» Document excerpt
********

Fiber-bridging was observed in the static testing, particularly in the S2/5216 specimens. Figure 6 shows a photograph of an S2/5216 specimen during static testing, showing the extensive fiber-bridging. A main objective of the ASTM Round Robin was to evaluate the effect of fiber-bridging on fatigue delamination growth and the Paris Law. Therefore, the static test results were used to determine a delamination resistance curve equation (R-curve), for each material, to be used in the fatigue data reduction. During the static testing, after the critical displacement point was reached, opening displacement was continued, and GI was calculated as the delamination continued to grow. The calculated G-values were plotted versus the change in delamination length, Δa, to produce the R-curve. Increasing values of GI as the delamination grows indicate fiber-bridging is likely to be occurring in the specimen.
Fiber-bridging in S2/5216 double-cantilevered beam specimen.
The IM7/977-3 specimens showed an increasing R-curve from initiation until the delamination had grown approximately 15 mm, where GI reached a plateau level of 205.1 J/m2. The G40-800/5276-1 specimens showed an approximately linear R-curve throughout the test, for delamination growth of 50 mm, with no plateau level observed. The S2/5216 specimens also showed an increasing R-curve throughout the loading, with a constant slope for the first 21 mm of delamination growth, followed by another linear region, with a different slope, over the final 30 mm of delamination growth. An example R-curve from each material type is shown in Figure 7. The amount of fiber-bridging observed in the tests corresponded to the steepness of the curves in Figure 7, with the S2/5216 showing extensive fiber-bridging, and the two carbon/epoxies exhibiting very little.
Delamination resistance curves.
Delamination resistance curve expressions.
Delamination onset
In addition to the specimens tested at 90% GIc, specimens of the IM7/977-3 material were cycled at GImax levels of 50, 40, and 30% GIc to determine a threshold curve for no delamination onset. As specified by Ref. 2, the onset of delamination in each specimen is defined as the point at which the compliance increases by 1%. The initial GImax of the test versus the number of loading cycles to the 1% C increase point is plotted. Tests are conducted at a range of GImax levels to generate the delamination onset curve as shown in Figure 8. The average fracture toughness, GIc, is also plotted on Figure 8, at N = 1. Results at the lower GImax levels are consistent for each load level, but the 90% values are more scattered. The two tests at the highest cycle counts are shown with right-pointing arrows, indicating that these are run-out tests for which no delamination growth occurred.

********

» Provided entries
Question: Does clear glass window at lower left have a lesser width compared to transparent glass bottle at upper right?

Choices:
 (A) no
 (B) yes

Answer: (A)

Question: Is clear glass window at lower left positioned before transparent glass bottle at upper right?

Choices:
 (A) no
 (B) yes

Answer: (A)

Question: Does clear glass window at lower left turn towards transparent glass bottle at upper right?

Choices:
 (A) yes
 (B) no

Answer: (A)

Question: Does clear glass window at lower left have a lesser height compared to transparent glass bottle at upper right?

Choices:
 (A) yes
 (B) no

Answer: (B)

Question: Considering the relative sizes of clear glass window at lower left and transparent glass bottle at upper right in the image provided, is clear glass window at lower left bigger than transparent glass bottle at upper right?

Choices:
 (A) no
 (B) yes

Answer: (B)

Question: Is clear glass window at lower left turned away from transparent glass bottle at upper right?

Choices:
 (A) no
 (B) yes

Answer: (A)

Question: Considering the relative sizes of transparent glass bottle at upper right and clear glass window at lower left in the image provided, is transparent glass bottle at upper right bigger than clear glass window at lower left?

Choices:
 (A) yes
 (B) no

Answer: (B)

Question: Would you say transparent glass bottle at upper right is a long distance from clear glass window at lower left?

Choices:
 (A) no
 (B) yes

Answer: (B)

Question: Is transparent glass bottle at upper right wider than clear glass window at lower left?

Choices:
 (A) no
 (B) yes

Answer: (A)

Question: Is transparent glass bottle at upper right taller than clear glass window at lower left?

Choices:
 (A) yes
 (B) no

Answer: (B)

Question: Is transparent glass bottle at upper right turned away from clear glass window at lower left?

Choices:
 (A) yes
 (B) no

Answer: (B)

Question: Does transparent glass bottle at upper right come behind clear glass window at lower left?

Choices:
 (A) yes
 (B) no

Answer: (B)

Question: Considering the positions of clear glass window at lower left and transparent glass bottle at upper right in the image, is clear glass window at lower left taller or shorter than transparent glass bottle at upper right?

********

» Action item A
In the fiber-bridging excerpt, substitute "resistance curve" for "R-curve" and write out the passage from "The IM7/977-3 specimens" up to and including "exhibiting very little.".
» Action item B
Convert the listing into a numbered list with blank lines left out, from its start up to and including the line with "Question: Is clear glass window at lower left turned".
The listing has no connection to the fiber-bridging excerpt.

» Exercise answer A
The IM7/977-3 specimens showed an increasing resistance curve from initiation until the delamination had grown approximately 15 mm, where GI reached a plateau level of 205.1 J/m2. The G40-800/5276-1 specimens showed an approximately linear resistance curve throughout the test, for delamination growth of 50 mm, with no plateau level observed. The S2/5216 specimens also showed an increasing resistance curve throughout the loading, with a constant slope for the first 21 mm of delamination growth, followed by another linear region, with a different slope, over the final 30 mm of delamination growth. An example resistance curve from each material type is shown in Figure 7. The amount of fiber-bridging observed in the tests corresponded to the steepness of the curves in Figure 7, with the S2/5216 showing extensive fiber-bridging, and the two carbon/epoxies exhibiting very little.

» Exercise answer B
1. Question: Does clear glass window at lower left have a lesser width compared to transparent glass bottle at upper right?
2. Choices:
3.  (A) no
4.  (B) yes
5. Answer: (A)
6. Question: Is clear glass window at lower left positioned before transparent glass bottle at upper right?
7. Choices:
8.  (A) no
9.  (B) yes
10. Answer: (A)
11. Question: Does clear glass window at lower left turn towards transparent glass bottle at upper right?
12. Choices:
13.  (A) yes
14.  (B) no
15. Answer: (A)
16. Question: Does clear glass window at lower left have a lesser height compared to transparent glass bottle at upper right?
17. Choices:
18.  (A) yes
19.  (B) no
20. Answer: (B)
21. Question: Considering the relative sizes of clear glass window at lower left and transparent glass bottle at upper right in the image provided, is clear glass window at lower left bigger than transparent glass bottle at upper right?
22. Choices:
23.  (A) no
24.  (B) yes
25. Answer: (B)
26. Question: Is clear glass window at lower left turned away from transparent glass bottle at upper right?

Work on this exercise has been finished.